Smaller than a robin, whinchats have striking plumage with a noticeable white eye stripe and orange throat and chest. The red-listed (most endangered) bird has declined in the UK by 60 per cent in the past 20 years, confining it to the marginal uplands of Scotland, northern England, central Wales, the Isle of Man, Exmoor and Dartmoor.
A new RSPB report highlights actions to help to maintain breeding populations in Dartmoor. Dr Robert Hawkes and Helen Booker used a 1979 Dartmoor-wide breeding bird survey to explore why whinchats have now disappeared from some areas but not others.
Robert, an RSPB conservation scientist, said: “In this population, steep-sided valleys, with few trees, away from intensive enclosed farmland are better for whinchats. Common land can be perfect with the appropriate grazing levels. Mixed bracken, heather and bilberry field-layer is also favoured. It is great that action is being taken, but more is urgently needed to understand if this can help the recovery of this upland breeder.”
This work is part of a £3m project Our Common Cause to secure the future of upland commons in England. Led by the Foundation for Common Land with 25 partners and funding from the National Lottery Heritage Fund, the Esmée Fairbairn and Garfield Weston Foundations, it proves common land is vital for nature, archaeology, climate, wetlands, trees and access, alongside livestock production.

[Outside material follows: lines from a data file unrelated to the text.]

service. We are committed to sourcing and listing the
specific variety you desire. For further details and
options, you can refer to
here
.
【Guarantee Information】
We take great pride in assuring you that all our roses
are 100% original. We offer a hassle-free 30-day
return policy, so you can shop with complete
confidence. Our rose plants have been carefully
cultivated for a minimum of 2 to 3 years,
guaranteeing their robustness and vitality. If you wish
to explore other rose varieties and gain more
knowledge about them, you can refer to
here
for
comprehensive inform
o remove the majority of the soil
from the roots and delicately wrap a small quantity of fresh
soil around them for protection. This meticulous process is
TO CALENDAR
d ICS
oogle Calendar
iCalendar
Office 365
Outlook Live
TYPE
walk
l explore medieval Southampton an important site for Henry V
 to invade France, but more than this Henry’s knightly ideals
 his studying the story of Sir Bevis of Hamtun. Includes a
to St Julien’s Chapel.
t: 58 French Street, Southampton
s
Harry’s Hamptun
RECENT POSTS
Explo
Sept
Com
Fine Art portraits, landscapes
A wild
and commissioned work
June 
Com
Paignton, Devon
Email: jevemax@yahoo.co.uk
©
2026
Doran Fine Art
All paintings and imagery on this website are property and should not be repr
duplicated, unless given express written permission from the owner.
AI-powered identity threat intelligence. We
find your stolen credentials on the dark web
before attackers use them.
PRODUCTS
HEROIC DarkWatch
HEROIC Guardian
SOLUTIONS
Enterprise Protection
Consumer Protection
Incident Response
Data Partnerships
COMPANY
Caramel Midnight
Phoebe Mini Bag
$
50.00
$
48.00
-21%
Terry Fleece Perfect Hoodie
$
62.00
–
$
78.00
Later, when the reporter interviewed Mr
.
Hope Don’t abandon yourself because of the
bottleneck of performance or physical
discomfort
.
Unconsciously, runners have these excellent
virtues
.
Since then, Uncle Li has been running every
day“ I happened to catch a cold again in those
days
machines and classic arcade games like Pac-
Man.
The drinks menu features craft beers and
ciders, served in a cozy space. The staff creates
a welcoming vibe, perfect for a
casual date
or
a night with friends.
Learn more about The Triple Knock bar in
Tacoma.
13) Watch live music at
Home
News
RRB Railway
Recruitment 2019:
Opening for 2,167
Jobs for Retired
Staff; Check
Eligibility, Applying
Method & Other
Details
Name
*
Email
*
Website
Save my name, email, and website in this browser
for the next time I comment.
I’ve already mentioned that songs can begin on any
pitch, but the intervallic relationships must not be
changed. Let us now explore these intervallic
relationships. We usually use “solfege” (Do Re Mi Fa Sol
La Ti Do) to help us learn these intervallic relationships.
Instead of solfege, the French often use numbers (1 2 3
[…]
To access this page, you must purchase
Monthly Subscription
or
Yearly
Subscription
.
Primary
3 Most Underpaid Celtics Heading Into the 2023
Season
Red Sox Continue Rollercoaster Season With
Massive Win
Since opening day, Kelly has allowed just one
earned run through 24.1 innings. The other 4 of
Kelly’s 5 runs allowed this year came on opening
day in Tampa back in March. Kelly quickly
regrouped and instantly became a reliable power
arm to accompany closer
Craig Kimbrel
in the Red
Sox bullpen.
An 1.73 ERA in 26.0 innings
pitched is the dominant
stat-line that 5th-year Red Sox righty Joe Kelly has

Project officer Tamsin Thomas said: “Commoners and landowners are already acting on the findings. On Holne, common land owner, Kevin Cox, and farming commoner, John French, have planted 100 trees in bracken round a rewetted valley mire. The trees are protected from grazing animals using cactus guards.”
Holne and Harford and Ugborough commoners are ensuring pesticides to protect livestock from tick-borne diseases do not affect dung beetle which can be eaten by whinchats and beetles, flies, spiders, moths, bees and ants.